The Supreme Court explained that a decision to refuse an extension of time may be based on the absence of merits to the appeal only in cases “where the appeal is clearly hopeless”.[3] The Supreme Court cautioned against the use of the power to refuse an application under r 29A “as a mechanism to dismiss apparently weak appeals summarily”.[4]
Analysis
[3]At [39(c)].
[4]At [39(c)].
Applying the criteria in Almond v Read, we are satisfied:
(a)that the delay in this case is not particularly egregious and is in all likelihood due to Mr Ward’s lack of familiarity with the Rules;
(b)there does not appear to be anything about the way the parties have conducted themselves which has any meaningful impact upon our decision;
(c)the prejudice to Mr Lochore is that if the application is granted he will incur further delays in being paid his costs; and
(d)there is nothing significant in the issues raised by the appeal.

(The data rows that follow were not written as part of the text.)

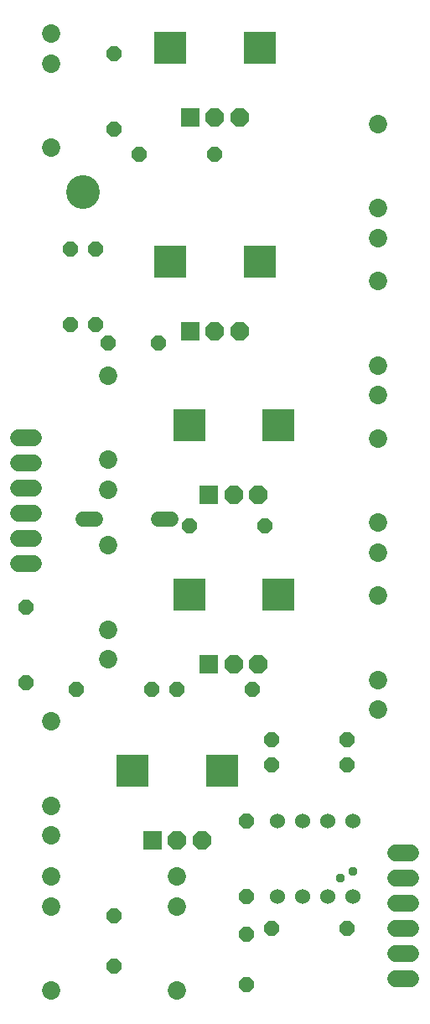
<source format=gts>
G04 EAGLE Gerber RS-274X export*
G75*
%MOMM*%
%FSLAX34Y34*%
%LPD*%
%INSoldermask Top*%
%IPPOS*%
%AMOC8*
5,1,8,0,0,1.08239X$1,22.5*%
G01*
%ADD10C,3.403600*%
%ADD11P,1.649562X8X202.500000*%
%ADD12P,1.649562X8X112.500000*%
%ADD13R,1.879600X1.879600*%
%ADD14P,2.034460X8X292.500000*%
%ADD15R,3.319200X3.319200*%
%ADD16C,1.853200*%
%ADD17C,1.524000*%
%ADD18C,1.524000*%
%ADD19C,1.727200*%
%ADD20P,1.649562X8X22.500000*%
%ADD21C,0.959600*%


D10*
X82550Y819150D03*
D11*
X158750Y666750D03*
X107950Y666750D03*
D12*
X114300Y38100D03*
X114300Y88900D03*
X247650Y19050D03*
X247650Y69850D03*
D13*
X190900Y895200D03*
D14*
X215900Y895200D03*
X240900Y895200D03*
D15*
X260900Y965200D03*
X170900Y965200D03*
D16*
X50800Y864400D03*
X50800Y949400D03*
X50800Y979400D03*
D17*
X158496Y488950D02*
X171704Y488950D01*
X95504Y488950D02*
X82296Y488950D01*
D13*
X190900Y679300D03*
D14*
X215900Y679300D03*
X240900Y679300D03*
D15*
X260900Y749300D03*
X170900Y749300D03*
D16*
X177800Y13500D03*
X177800Y98500D03*
X177800Y128500D03*
D18*
X355600Y184150D03*
X330200Y184150D03*
X330200Y107950D03*
X355600Y107950D03*
X304800Y184150D03*
X279400Y184150D03*
X304800Y107950D03*
X279400Y107950D03*
D19*
X33020Y571500D02*
X17780Y571500D01*
X17780Y546100D02*
X33020Y546100D01*
X33020Y520700D02*
X17780Y520700D01*
X17780Y495300D02*
X33020Y495300D01*
X33020Y469900D02*
X17780Y469900D01*
X17780Y444500D02*
X33020Y444500D01*
X398780Y152400D02*
X414020Y152400D01*
X414020Y127000D02*
X398780Y127000D01*
X398780Y101600D02*
X414020Y101600D01*
X414020Y76200D02*
X398780Y76200D01*
X398780Y50800D02*
X414020Y50800D01*
X414020Y25400D02*
X398780Y25400D01*
D16*
X107950Y634200D03*
X107950Y549200D03*
X107950Y519200D03*
X381000Y411950D03*
X381000Y326950D03*
X381000Y296950D03*
D13*
X152800Y164950D03*
D14*
X177800Y164950D03*
X202800Y164950D03*
D15*
X222800Y234950D03*
X132800Y234950D03*
D16*
X50800Y284950D03*
X50800Y199950D03*
X50800Y169950D03*
D20*
X139700Y857250D03*
X215900Y857250D03*
D12*
X95250Y685800D03*
X95250Y762000D03*
D11*
X349250Y266700D03*
X273050Y266700D03*
D12*
X114300Y882650D03*
X114300Y958850D03*
D11*
X152400Y317500D03*
X76200Y317500D03*
X254000Y317500D03*
X177800Y317500D03*
D20*
X273050Y76200D03*
X349250Y76200D03*
X273050Y241300D03*
X349250Y241300D03*
D12*
X247650Y107950D03*
X247650Y184150D03*
D20*
X190500Y482600D03*
X266700Y482600D03*
D12*
X25400Y323850D03*
X25400Y400050D03*
D16*
X381000Y570700D03*
X381000Y485700D03*
X381000Y455700D03*
X381000Y888200D03*
X381000Y803200D03*
X381000Y773200D03*
X50800Y13500D03*
X50800Y98500D03*
X50800Y128500D03*
X381000Y729450D03*
X381000Y644450D03*
X381000Y614450D03*
D13*
X209950Y514200D03*
D14*
X234950Y514200D03*
X259950Y514200D03*
D15*
X279950Y584200D03*
X189950Y584200D03*
D16*
X107950Y462750D03*
X107950Y377750D03*
X107950Y347750D03*
D13*
X209950Y342750D03*
D14*
X234950Y342750D03*
X259950Y342750D03*
D15*
X279950Y412750D03*
X189950Y412750D03*
D12*
X69850Y685800D03*
X69850Y762000D03*
D21*
X342900Y127000D03*
X241300Y679450D03*
X355600Y133350D03*
M02*

</source>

This is one of those rare cases identified by the Supreme Court in which the lack of merits to Mr Ward’s appeal determine his application for an extension of time.
There are three aspects to Mr Ward’s appeal that create insurmountable barriers for him:
(a)The High Court’s costs regime is prescribed by the High Court Rules 2016. Those rules are underpinned by the “general principles” that the unsuccessful party shall pay costs to the successful party and that the rules provide a predictable, consistent and expedient method of determining costs.[5]

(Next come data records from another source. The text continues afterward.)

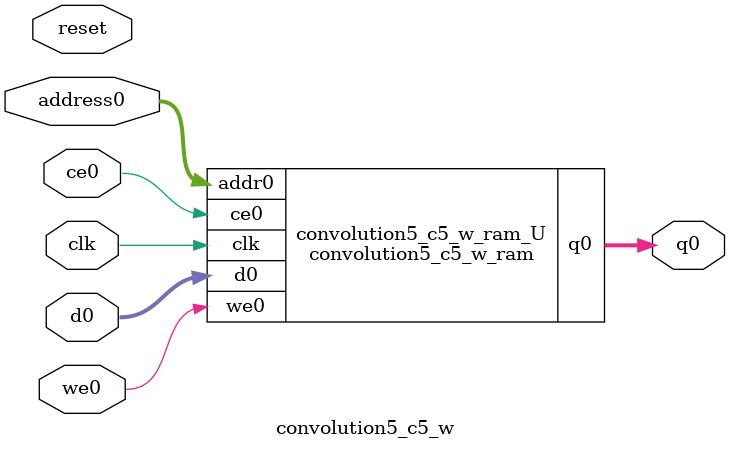
<source format=v>

`timescale 1 ns / 1 ps
module convolution5_c5_w_ram (addr0, ce0, d0, we0, q0,  clk);

parameter DWIDTH = 32;
parameter AWIDTH = 16;
parameter MEM_SIZE = 48000;

input[AWIDTH-1:0] addr0;
input ce0;
input[DWIDTH-1:0] d0;
input we0;
output reg[DWIDTH-1:0] q0;
input clk;

(* ram_style = "block" *)reg [DWIDTH-1:0] ram[0:MEM_SIZE-1];




always @(posedge clk)  
begin 
    if (ce0) 
    begin
        if (we0) 
        begin 
            ram[addr0] <= d0; 
            q0 <= d0;
        end 
        else 
            q0 <= ram[addr0];
    end
end


endmodule


`timescale 1 ns / 1 ps
module convolution5_c5_w(
    reset,
    clk,
    address0,
    ce0,
    we0,
    d0,
    q0);

parameter DataWidth = 32'd32;
parameter AddressRange = 32'd48000;
parameter AddressWidth = 32'd16;
input reset;
input clk;
input[AddressWidth - 1:0] address0;
input ce0;
input we0;
input[DataWidth - 1:0] d0;
output[DataWidth - 1:0] q0;



convolution5_c5_w_ram convolution5_c5_w_ram_U(
    .clk( clk ),
    .addr0( address0 ),
    .ce0( ce0 ),
    .d0( d0 ),
    .we0( we0 ),
    .q0( q0 ));

endmodule


</source>
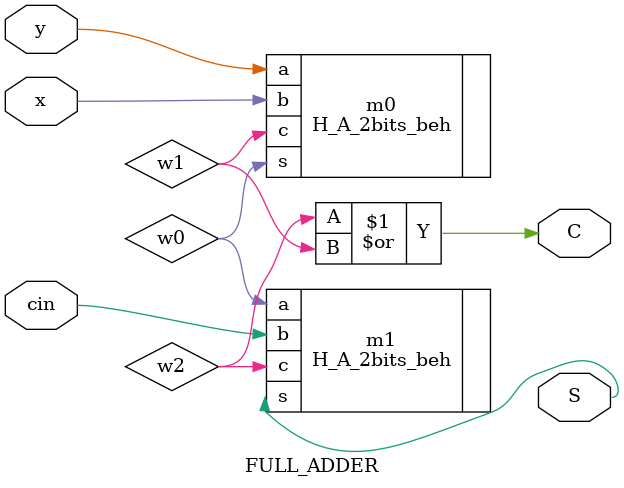
<source format=v>
`timescale 1ns / 1ps


module FULL_ADDER(
    input cin,
    input y,
    input x,
    output S,
    output C
    );
 
    wire w0 ,w1 ,w2;
    H_A_2bits_beh m0(
        .a(y),
        .b(x),
        .s(w0),
        .c(w1)
        );
        
         H_A_2bits_beh m1(
        .a(w0),
        .b(cin),
        .s(S),
        .c(w2)
        );

        assign C = w2|w1 ;
        
          
endmodule

</source>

(b)The Supreme Court has explained that it is a “primary rule” that a lay litigant in New Zealand is not entitled to recover costs against an unsuccessful party.[6] While the Supreme Court left open the issue as to whether or not it is possible for the primary rule to be departed from in exceptional circumstances, the longstanding practice in New Zealand is that successful lay litigants are not entitled to costs.
(c)A costs decision involves the exercise of judicial discretion. Accordingly, an appellate court should not interfere with a costs order unless satisfied the Judge acted on a wrong principle, failed to take into account some relevant consideration, took into account an irrelevant consideration or was plainly wrong.[7]

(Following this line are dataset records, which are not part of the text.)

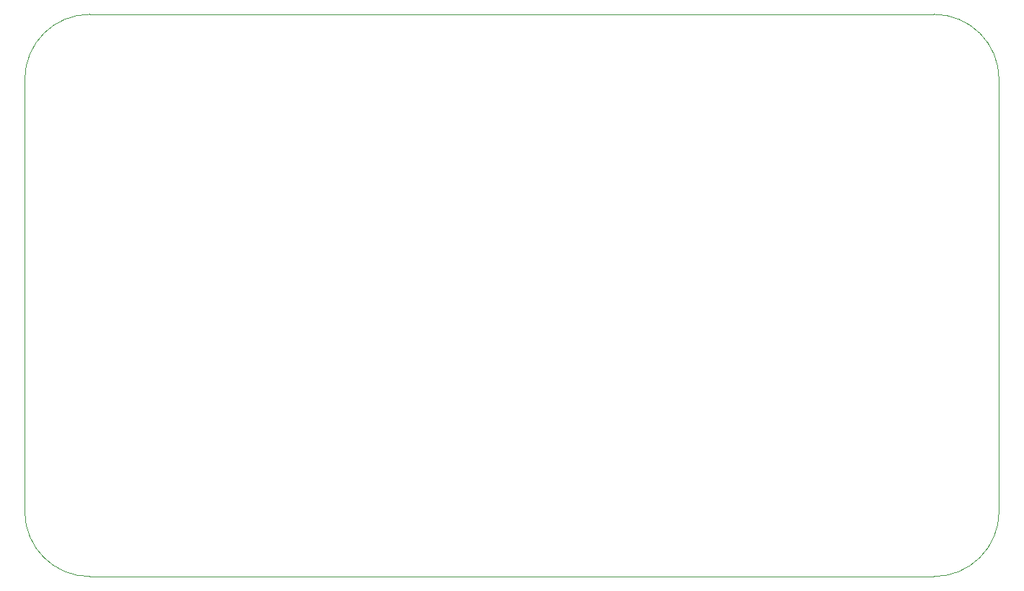
<source format=gbr>
%TF.GenerationSoftware,KiCad,Pcbnew,(6.0.7)*%
%TF.CreationDate,2022-10-09T18:36:03+08:00*%
%TF.ProjectId,DynamicX_1,44796e61-6d69-4635-985f-312e6b696361,rev?*%
%TF.SameCoordinates,Original*%
%TF.FileFunction,Profile,NP*%
%FSLAX46Y46*%
G04 Gerber Fmt 4.6, Leading zero omitted, Abs format (unit mm)*
G04 Created by KiCad (PCBNEW (6.0.7)) date 2022-10-09 18:36:03*
%MOMM*%
%LPD*%
G01*
G04 APERTURE LIST*
%TA.AperFunction,Profile*%
%ADD10C,0.100000*%
%TD*%
G04 APERTURE END LIST*
D10*
X68580000Y-99060000D02*
G75*
G03*
X76200000Y-106680000I7620000J0D01*
G01*
X76200000Y-106680000D02*
X175260000Y-106680000D01*
X182880000Y-99060000D02*
X182880000Y-48260000D01*
X68580000Y-48260000D02*
X68580000Y-48260000D01*
X175260000Y-40640000D02*
X76200000Y-40640000D01*
X68580000Y-48260000D02*
X68580000Y-99060000D01*
X182880000Y-48260000D02*
G75*
G03*
X175260000Y-40640000I-7620000J0D01*
G01*
X76200000Y-40640000D02*
G75*
G03*
X68580000Y-48260000I0J-7620000D01*
G01*
X175260000Y-106680000D02*
G75*
G03*
X182880000Y-99060000I0J7620000D01*
G01*
M02*

</source>
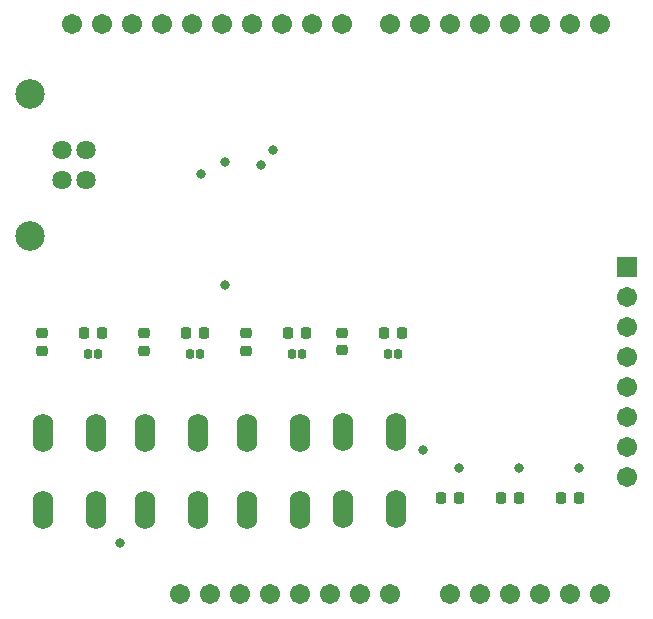
<source format=gbs>
G04*
G04 #@! TF.GenerationSoftware,Altium Limited,Altium Designer,21.6.1 (37)*
G04*
G04 Layer_Color=16711935*
%FSLAX44Y44*%
%MOMM*%
G71*
G04*
G04 #@! TF.SameCoordinates,45D27BC1-988F-4E8A-9F01-A3EFFFD16F67*
G04*
G04*
G04 #@! TF.FilePolarity,Negative*
G04*
G01*
G75*
%ADD24C,1.7032*%
%ADD25C,2.5032*%
%ADD26C,1.6312*%
%ADD27O,1.7272X3.2512*%
%ADD28R,1.7032X1.7032*%
%ADD29C,0.8032*%
G04:AMPARAMS|DCode=40|XSize=0.88mm|YSize=0.98mm|CornerRadius=0.24mm|HoleSize=0mm|Usage=FLASHONLY|Rotation=180.000|XOffset=0mm|YOffset=0mm|HoleType=Round|Shape=RoundedRectangle|*
%AMROUNDEDRECTD40*
21,1,0.8800,0.5000,0,0,180.0*
21,1,0.4000,0.9800,0,0,180.0*
1,1,0.4800,-0.2000,0.2500*
1,1,0.4800,0.2000,0.2500*
1,1,0.4800,0.2000,-0.2500*
1,1,0.4800,-0.2000,-0.2500*
%
%ADD40ROUNDEDRECTD40*%
G04:AMPARAMS|DCode=41|XSize=0.8032mm|YSize=0.7432mm|CornerRadius=0.2447mm|HoleSize=0mm|Usage=FLASHONLY|Rotation=90.000|XOffset=0mm|YOffset=0mm|HoleType=Round|Shape=RoundedRectangle|*
%AMROUNDEDRECTD41*
21,1,0.8032,0.2538,0,0,90.0*
21,1,0.3138,0.7432,0,0,90.0*
1,1,0.4894,0.1269,0.1569*
1,1,0.4894,0.1269,-0.1569*
1,1,0.4894,-0.1269,-0.1569*
1,1,0.4894,-0.1269,0.1569*
%
%ADD41ROUNDEDRECTD41*%
G04:AMPARAMS|DCode=42|XSize=0.88mm|YSize=0.98mm|CornerRadius=0.24mm|HoleSize=0mm|Usage=FLASHONLY|Rotation=270.000|XOffset=0mm|YOffset=0mm|HoleType=Round|Shape=RoundedRectangle|*
%AMROUNDEDRECTD42*
21,1,0.8800,0.5000,0,0,270.0*
21,1,0.4000,0.9800,0,0,270.0*
1,1,0.4800,-0.2500,-0.2000*
1,1,0.4800,-0.2500,0.2000*
1,1,0.4800,0.2500,0.2000*
1,1,0.4800,0.2500,-0.2000*
%
%ADD42ROUNDEDRECTD42*%
D24*
X411480Y508000D02*
D03*
X436880D02*
D03*
X462280D02*
D03*
X487680D02*
D03*
X513080D02*
D03*
X538480D02*
D03*
X563880D02*
D03*
X589280D02*
D03*
X370840D02*
D03*
X345440D02*
D03*
X294640D02*
D03*
X269240D02*
D03*
X243840D02*
D03*
X218440D02*
D03*
X193040D02*
D03*
X167640D02*
D03*
X142240D02*
D03*
X320040D02*
D03*
X589280Y25400D02*
D03*
X563880D02*
D03*
X538480D02*
D03*
X513080D02*
D03*
X487680D02*
D03*
X462280D02*
D03*
X233680D02*
D03*
X259080D02*
D03*
X284480D02*
D03*
X309880D02*
D03*
X335280D02*
D03*
X360680D02*
D03*
X386080D02*
D03*
X411480D02*
D03*
X612140Y276860D02*
D03*
Y251460D02*
D03*
Y226060D02*
D03*
Y200660D02*
D03*
Y175260D02*
D03*
Y149860D02*
D03*
Y124460D02*
D03*
D25*
X106680Y328420D02*
D03*
Y448820D02*
D03*
D26*
X133780Y376120D02*
D03*
Y401120D02*
D03*
X153780D02*
D03*
Y376120D02*
D03*
D27*
X248666Y162052D02*
D03*
X203454D02*
D03*
X248666Y97028D02*
D03*
X203454D02*
D03*
X416306Y162560D02*
D03*
X371094D02*
D03*
X416306Y97536D02*
D03*
X371094D02*
D03*
X162306Y162052D02*
D03*
X117094D02*
D03*
X162306Y97028D02*
D03*
X117094D02*
D03*
X335026Y162052D02*
D03*
X289814D02*
D03*
X335026Y97028D02*
D03*
X289814D02*
D03*
D28*
X612140Y302260D02*
D03*
D29*
X271780Y287020D02*
D03*
X312420Y401320D02*
D03*
X302260Y388620D02*
D03*
X271780Y391160D02*
D03*
X251460Y381000D02*
D03*
X182880Y68580D02*
D03*
X439420Y147320D02*
D03*
X571500Y132200D02*
D03*
X520700D02*
D03*
X469900D02*
D03*
D40*
X421520Y246888D02*
D03*
X406520D02*
D03*
X556380Y106680D02*
D03*
X571380D02*
D03*
X505580D02*
D03*
X520580D02*
D03*
X454780D02*
D03*
X469780D02*
D03*
X340240Y246380D02*
D03*
X325240D02*
D03*
X253880D02*
D03*
X238880D02*
D03*
X167520D02*
D03*
X152520D02*
D03*
D41*
X155720Y228600D02*
D03*
X164320D02*
D03*
X242080D02*
D03*
X250680D02*
D03*
X409720Y229108D02*
D03*
X418320D02*
D03*
X328440Y228600D02*
D03*
X337040D02*
D03*
D42*
X370840Y246768D02*
D03*
Y231768D02*
D03*
X289560Y246260D02*
D03*
Y231260D02*
D03*
X203200Y246260D02*
D03*
Y231260D02*
D03*
X116840Y246260D02*
D03*
Y231260D02*
D03*
M02*

</source>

[5]High Court Rules 2016, r 14.2(a) and (g).
[6]McGuire v Secretary for Justice [2018] NZSC 116, [2019] 1 NZLR 335 at [55].
[7]May v May (1982) 1 NZFLR 165 (CA) at 170.
The converse position of the primary rule, which we have summarised at [9(b)] is that there is no reason in principle why costs should not be ordered against an unsuccessful lay litigant provided all relevant considerations are taken into account before the court makes such an award. It is also important for the courts to refrain from punishing an unsuccessful lay litigant solely on the basis that they have elected not to have legal representation.
In the present case, Katz J, after having concluded that Mr Ward’s causes of action against Mr Lochore were “untenable”, took the entirely orthodox step of awarding costs and disbursements in favour of Mr Lochore.
There is nothing discriminatory in the costs order made by Katz J. Nor is there any basis for Mr Ward’s complaint that the “primary rule” concerning costs somehow undermines the principle of equity before the law. Had Mr Ward engaged counsel and succeeded in the High Court, he would have been entitled to costs. The fact he chose to not be represented and lost does not mean that he was treated unfairly or that the costs regime creates inequality before the law.
Mr Ward cannot point to any basis for suggesting that Katz J acted on a wrong principle, that she took into account an irrelevant factor, failed to take into account a relevant factor or that her judgment was plainly wrong. In these circumstances we are satisfied Mr Ward’s appeal cannot possibly succeed. It is therefore appropriate that his appeal be brought to an end.
Result
The application for an extension of time under r 29A is declined.
Mr Lochore is entitled to costs in this Court for a standard application on a band A basis.